A.J. Duffy, president of United Teachers Los Angeles teachers union, talks to dejected opponents after the Los Angeles Unified School District Board of Education voted to adopt a resolution that could turn a third of the district's schools over to private operators, in downtown Los Angeles Tuesday, Aug. 25, 2009
If your intention was to discredit teachers and teachers' union, you might behave like AJ Duffy has in recent days.
A rational teachers' union president would react to a groundbreaking report on teacher evaluation and the data behind it -- such as the one published this weekend by the Los Angeles Times -- by embracing it and calling for use of the data in ways that would benefit teachers and students.
But Duffy, the president of United Teachers Los Angeles, the massive union representing teachers in the Los Angeles Unified School District, responded by declaring war on -- wait for it -- the Los Angeles Times, trying to block the story's publication and urging a boycott of the newspaper.

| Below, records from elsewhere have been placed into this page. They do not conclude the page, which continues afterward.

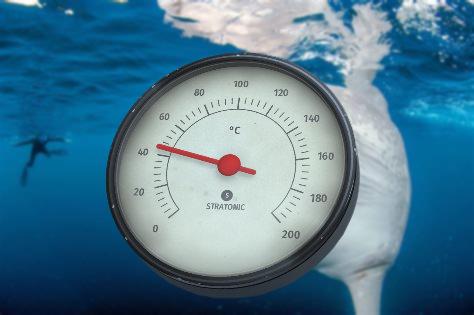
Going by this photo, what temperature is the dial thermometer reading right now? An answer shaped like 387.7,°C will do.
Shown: 44,°C
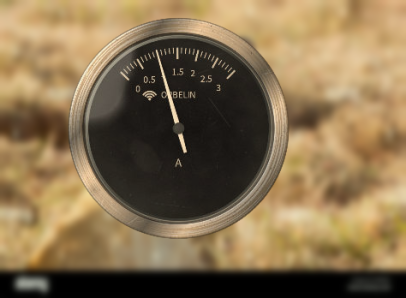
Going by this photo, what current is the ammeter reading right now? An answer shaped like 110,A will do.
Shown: 1,A
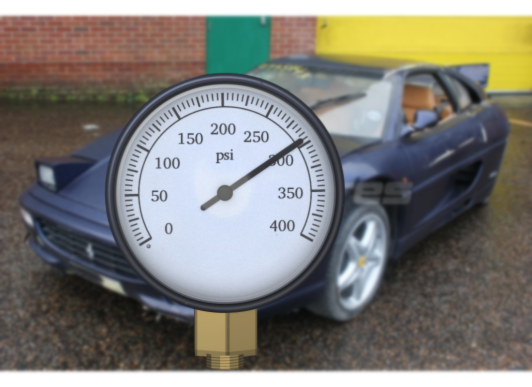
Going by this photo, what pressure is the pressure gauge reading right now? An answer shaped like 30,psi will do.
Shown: 295,psi
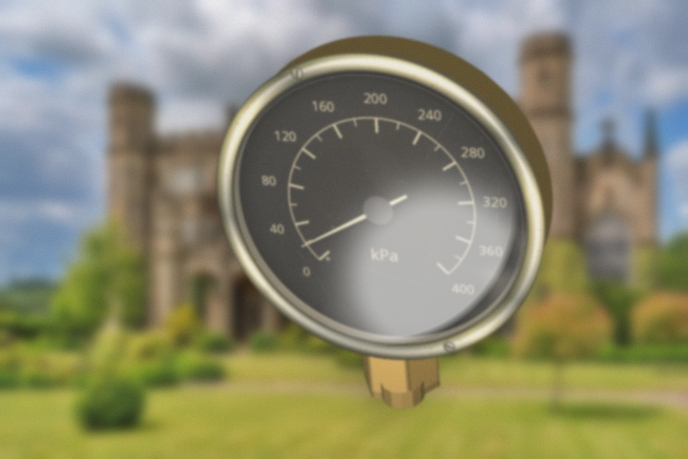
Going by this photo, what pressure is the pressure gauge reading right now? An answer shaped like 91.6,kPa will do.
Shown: 20,kPa
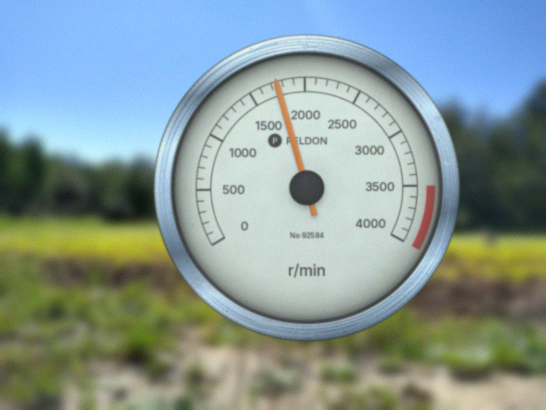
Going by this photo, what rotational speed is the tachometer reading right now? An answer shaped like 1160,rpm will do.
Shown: 1750,rpm
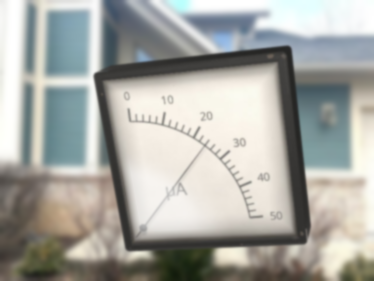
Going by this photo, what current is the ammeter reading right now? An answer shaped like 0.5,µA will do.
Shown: 24,µA
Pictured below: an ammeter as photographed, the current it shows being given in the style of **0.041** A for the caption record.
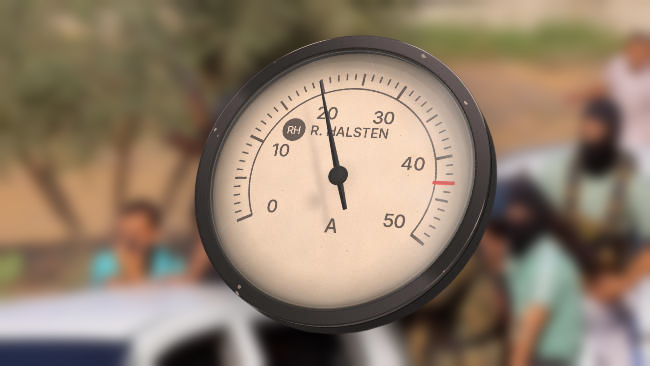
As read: **20** A
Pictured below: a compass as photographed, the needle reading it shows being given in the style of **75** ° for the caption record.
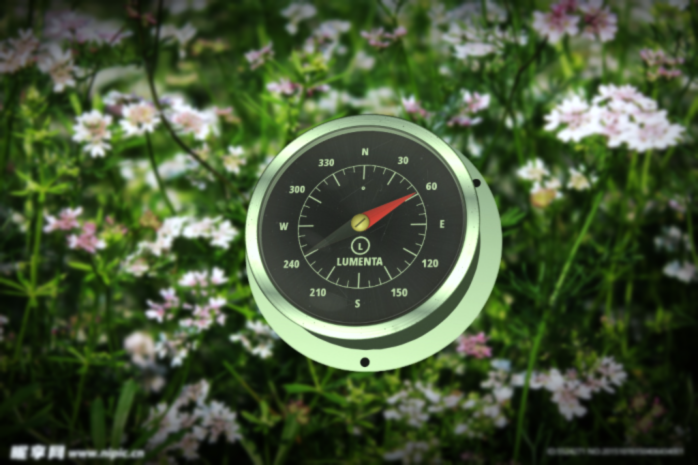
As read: **60** °
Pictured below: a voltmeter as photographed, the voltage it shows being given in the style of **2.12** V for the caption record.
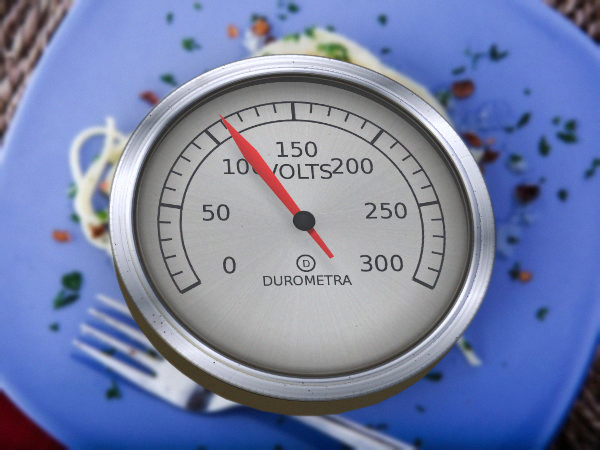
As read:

I'm a former LA Times reporter who remains a regular contributor to its pages, so call me biased, but this is the sort of story that this newspaper, which has had its troubles, should be doing more of. The story in question used the school district's own data to look at how much progress teachers made with individual students. The data analysis controls for factors like poverty and family, and thus is extraordinarily useful as a tool for evaluating teachers. It's also data that parents should have and, if not for the Times, wouldn't. The Times performed an enormous public service here. It deserves plaudits, not a boycott.
By declaring war against the paper, Duffy is making clear that he doesn't want parents and the public to be able to evaluate teachers. In doing so, he's undermining trust in teachers and in public education. And that hurts his members, by discouraging parents who have a choice from using the public system and by making it harder to make the case for the greater funding that schools in California so badly need.
Duffy might have argued for broader use of the data to help teachers -- while arguing against using such data to make hiring and firing decisions on instructors. Instead, he's trying to bully the paper and anyone who would use the data.
The best response would be to buy the Times and boycott this bully and his union. Public officials, including school board members, should shun the union -- no negotiations, no assistance on routine matters, and opposition to any and all pay raises -- until it fully embraces use of this data.